Outside of her chaplaincy work, Myra is a keen gardener and a beekeeper, which she has done for more than 15 years.
“I’m gradually moving away from managed beekeeping to more bee-friendly methods and experimenting with different types of beehives. I oppose the use of chemicals (whether in gardening or beekeeping) and have a small allotment where I grow soft fruit and a large range of bee-friendly plants. It delights me that Bradford is an eco cathedral and I hope to contribute to that policy in future years.”
Revd Peter Stoodley
Born in Cardiff into a Plymouth Brethren family, early Christian experience at the Gospel Hall – reaching the age of 16 was expected to ‘give a word’ to the meeting. Trained as a solicitor, during college introduced to the Church of England (and my wife!) by my landlady. Completing Law Society exams and Articles (during which Ann and I married) I worked in firms in South Wales, eventually moving to Poole and setting up my own practice. Son Mike born in Newport now a worship leader in Leeds; daughter Ruth born in Poole – married to vicar of Mixenden, Halifax.
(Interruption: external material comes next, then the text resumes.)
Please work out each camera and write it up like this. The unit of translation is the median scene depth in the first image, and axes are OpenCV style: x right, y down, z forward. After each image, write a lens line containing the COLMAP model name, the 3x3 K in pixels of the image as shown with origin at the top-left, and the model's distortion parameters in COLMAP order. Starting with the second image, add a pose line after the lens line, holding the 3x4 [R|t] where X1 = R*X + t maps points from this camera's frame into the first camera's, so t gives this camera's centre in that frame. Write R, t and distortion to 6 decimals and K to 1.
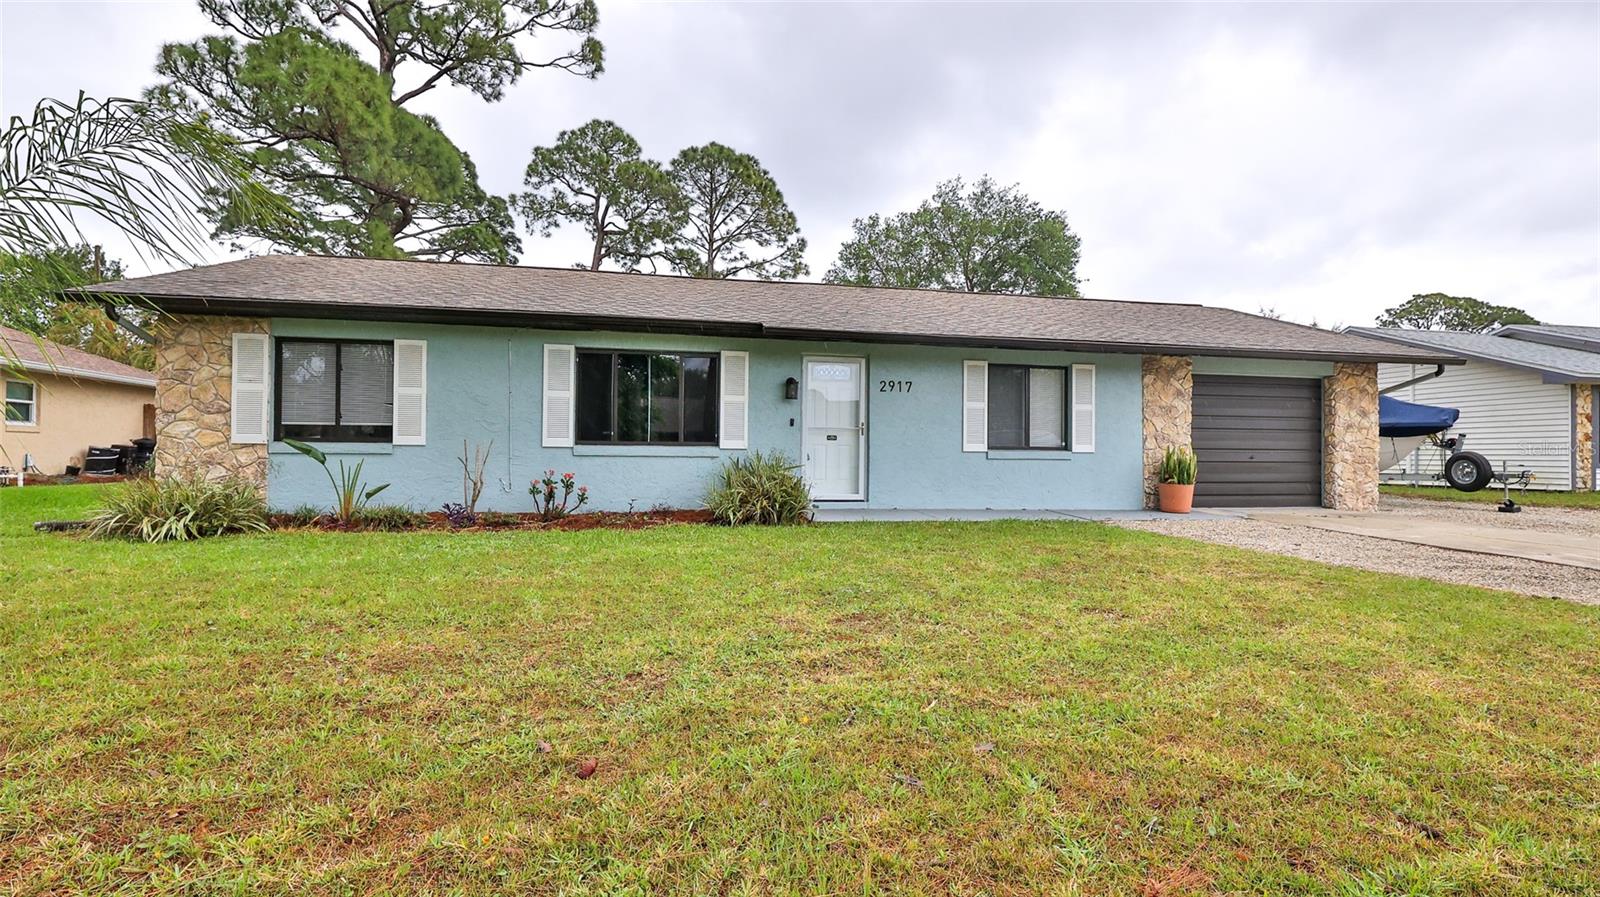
lens RADIAL K [[835.3, 0, 800.0], [0, 835.3, 448.5], [0, 0, 1]] dist [-0.002276, -0.000296]
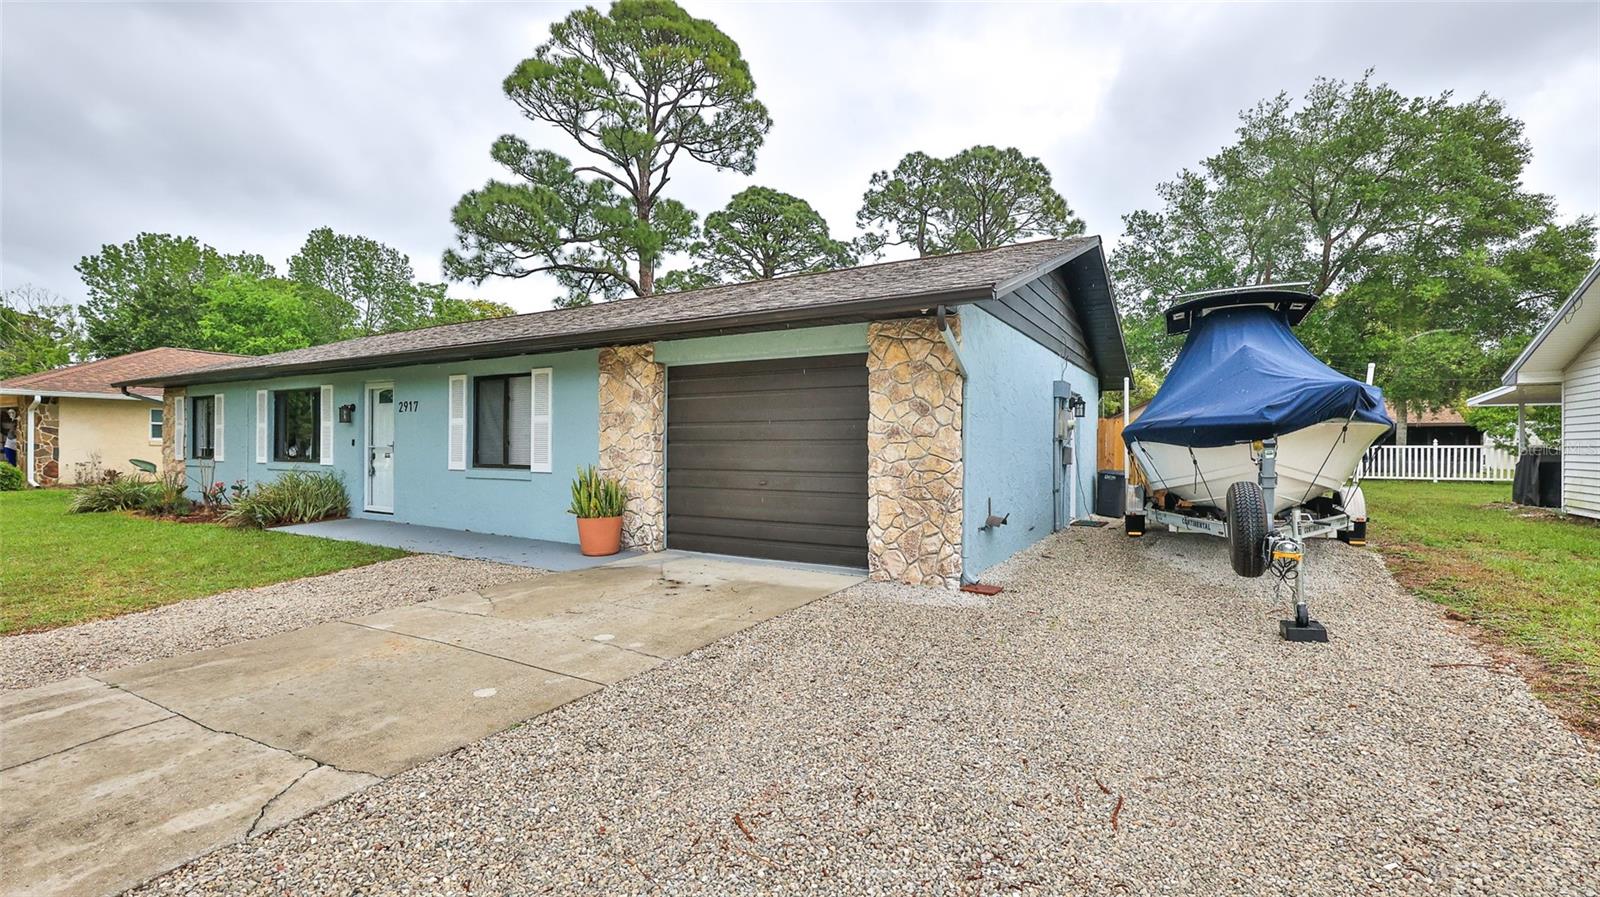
lens RADIAL K [[712.0, 0, 791.6], [0, 712.0, 443.2], [0, 0, 1]] dist [0.000984, 0.000030]
pose [[0.711872, -0.007356, -0.702271, 0.958576], [0.010459, 0.999945, 0.000128, -0.020525], [0.702231, -0.007436, 0.711910, 0.615708]]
After 10 years soliciting God called me into ordained ministry – at first ACCM was turned down but second one was successful, then Lincoln Theological College for 2 years. Curacy at St Luke’s Holbeck (Leeds) followed by 5 years as priest-in-charge of St Philip’;s Osmondthorpe (Leeds). Final stipendiary post Christ Church Sowerby Bridge for 10 years then early retirementdue to illness. After 2 years feeling better I applied for a ‘house-for-duty’ post at St James Bolton and St Cuthbert Wrose – a 5 year contract but again illness struck, re-retirement followed.
Attending the Cathedral intermittently, then settling in. Music always a huge part of my life, ever since hearing Little Richard at a local cafe aged 10. Buying first guitar at 15, playing in various bands ever since (2 with our family) on guitar or bass.
Revd Martin Short
Martin was made deacon in Bradford Cathedral back in 1979. He served his title at St Peter’s Shipley before a first missionary journey to the South East to minster in Dagenham. Returning to this diocese in 1986, he served a first incumbency at St James, Bolton. He also used to wake Bradford up on a Sunday morning, broadcasting with Pennine Radio and latterly Classic Gold. He became Bishop David Smith’s Press Officer in 1992 and he and Trish moved to Otley where he also served half-time.
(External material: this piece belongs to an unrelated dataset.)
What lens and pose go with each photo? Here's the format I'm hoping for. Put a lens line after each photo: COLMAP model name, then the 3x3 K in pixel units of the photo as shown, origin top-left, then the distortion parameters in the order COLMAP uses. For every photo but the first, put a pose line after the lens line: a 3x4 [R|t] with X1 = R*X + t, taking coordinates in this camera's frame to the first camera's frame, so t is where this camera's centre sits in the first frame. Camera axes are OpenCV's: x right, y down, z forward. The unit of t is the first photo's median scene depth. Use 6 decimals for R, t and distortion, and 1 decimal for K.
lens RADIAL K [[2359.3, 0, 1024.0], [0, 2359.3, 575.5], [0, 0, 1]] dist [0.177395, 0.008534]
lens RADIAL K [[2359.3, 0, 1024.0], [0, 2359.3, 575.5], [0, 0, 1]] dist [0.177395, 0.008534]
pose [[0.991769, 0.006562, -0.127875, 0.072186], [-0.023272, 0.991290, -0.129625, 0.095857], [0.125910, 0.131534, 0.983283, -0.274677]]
In 1998 Martin was appointed to a London-based national role in Communications Training and looking after Diocesan Communications Officers across the whole of England. He and Trish were invited to come and live in a vacant cottage in Cathedral Close as a base for the weekly commute, with Martin serving as a Honorary Chaplain at weekends.
In 2005 he was called to a second missionary journey to the South-East serving as Chaplain to the Bishop of Dover and Archbishop Rowan’s Chaplain in Canterbury. One highlight of this time was the 2008 Lambeth Conference.
Martin retuned to a much changed context for parish ministry in 2012. He and Trish hugely enjoyed life in rural ministry around Stow -on-the-Wold. They retired back to his clerical roots in 2021.
Although I’m a Southerner from Kent, my links with Bradford go back 50-odd years. I’ve been ordained nearly 40 of those, and been part of a clergy couple all that time (it was a novelty back then).
Sue and I moved to the Diocese of Bradford in 1990, left it in 2008 when Sue became Director of Ministry in Blackburn Diocese, and retired to the Diocese of Leeds in 2018.
In both Dioceses I’ve been heavily involved in ecumenical partnership under the Meissen Agreement with the church in Germany (Bradford-Erfurt and Blackburn-Braunschweig).
We soon found our home at the Cathedral, and now normally attend the Wednesday 10.15 service. During Lockdown I took on preparing the subtitles for the Sunday livestream, and am part of the Eco group and an occasional choir chaperone.
We live in Shipley (just over the boundary from our old parish of St Paul’s). One or two days a week I’m a volunteer on the Worth Valley Railway, and my other retirement project is building a model railway. I also sing with the Bradford Festival Choral Society.